Tonight’s dinner, however, is different. It will mark our archival adieu to classic Russian cuisine. For such an important occasion Mom has agreed to keep the invitees to just eight after I slyly quoted a line from a Roman scholar and satirist: “The number of dinner guests should be more than the Graces and less than the Muses.” Mom’s quasi-religious respect for culture trumps even her passion for guests. Who is she to disagree with the ancients?
And so, on this diabolically torrid late afternoon in Queens, the two of us are sweating over a decadent feast set in the imagined 1910s—Russia’s Silver Age, artistically speaking. The evening will mark our hail and farewell to a grandiose decade of Moscow gastronomy. To a food culture that flourished at the start of the twentieth century and disappeared abruptly when the 1917 revolution transformed Russian cuisine and culture into
Soviet
cuisine and culture—the only version we knew.

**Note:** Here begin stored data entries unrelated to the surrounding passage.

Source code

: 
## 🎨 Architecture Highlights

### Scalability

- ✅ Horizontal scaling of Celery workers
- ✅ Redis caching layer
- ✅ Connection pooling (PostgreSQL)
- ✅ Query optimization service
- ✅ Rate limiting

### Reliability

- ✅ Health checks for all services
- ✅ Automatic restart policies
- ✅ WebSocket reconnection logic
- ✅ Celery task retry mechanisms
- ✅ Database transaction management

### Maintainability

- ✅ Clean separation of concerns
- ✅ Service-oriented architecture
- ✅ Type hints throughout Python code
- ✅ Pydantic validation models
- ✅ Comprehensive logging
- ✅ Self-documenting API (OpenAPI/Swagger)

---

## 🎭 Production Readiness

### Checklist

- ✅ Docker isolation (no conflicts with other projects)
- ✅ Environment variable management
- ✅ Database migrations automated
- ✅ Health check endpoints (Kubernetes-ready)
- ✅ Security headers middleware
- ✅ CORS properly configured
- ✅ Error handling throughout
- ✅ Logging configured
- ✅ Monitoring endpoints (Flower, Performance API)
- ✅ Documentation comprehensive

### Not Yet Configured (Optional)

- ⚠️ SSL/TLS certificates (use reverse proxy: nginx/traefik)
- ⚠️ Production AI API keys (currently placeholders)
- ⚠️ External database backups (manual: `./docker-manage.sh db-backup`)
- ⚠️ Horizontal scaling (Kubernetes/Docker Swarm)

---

Mom and I have not taken the occasion lightly.
The horseradish and lemon vodkas that I’ve been steeping for days are chilling in their cut-crystal carafes. The caviar glistens. We’ve even gone to the absurd trouble of brewing our own kvass, a folkloric beverage from fermented black bread that’s these days mostly just mass-produced fizz. Who knows? Besides communing with our ancestral stomachs, this might be our last chance on this culinary journey to eat
really well
.
“The burbot liver—
what
to do about the burbot liver?” Mom laments, finally off the phone.
Noticing how poignantly scratched her knuckles are from assorted gratings, I reply, for the umpteenth time, that burbot, noble member of the freshwater cod family so fetishized by pre-revolutionary Russian gourmands, is nowhere to be had in Jackson Heights, Queens. Frustrated sighing. As always, my pragmatism interferes with Mom’s dreaming and scheming. And let’s not even mention
viziga
, the desiccated dorsal cord of a sturgeon. Burbot liver was the czarist foie gras,
viziga
its shark’s fin. Chances of finding either in any zip code hereabouts? Not slim—none.